DATA SUPPLIED:
···
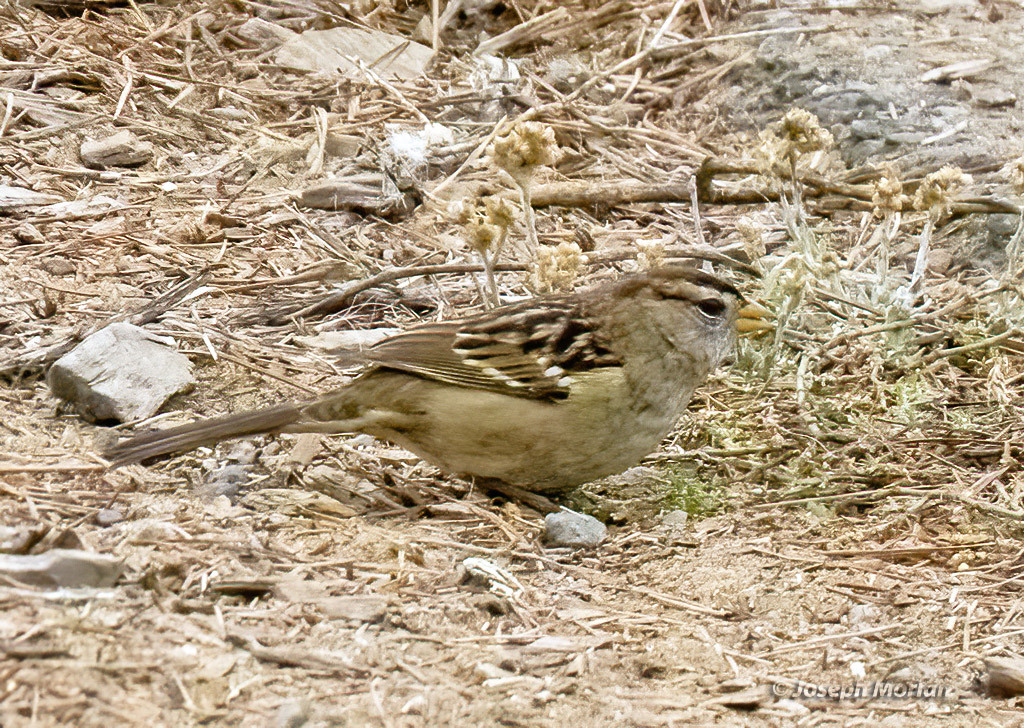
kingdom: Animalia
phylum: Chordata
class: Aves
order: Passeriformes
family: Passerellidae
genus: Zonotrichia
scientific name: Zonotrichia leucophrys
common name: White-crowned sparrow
···
TASK OBJECTIVE: Copy every line of the data above word for word, leaving out the pictures.

RESULT OF THIS TASK:
kingdom: Animalia
phylum: Chordata
class: Aves
order: Passeriformes
family: Passerellidae
genus: Zonotrichia
scientific name: Zonotrichia leucophrys
common name: White-crowned sparrow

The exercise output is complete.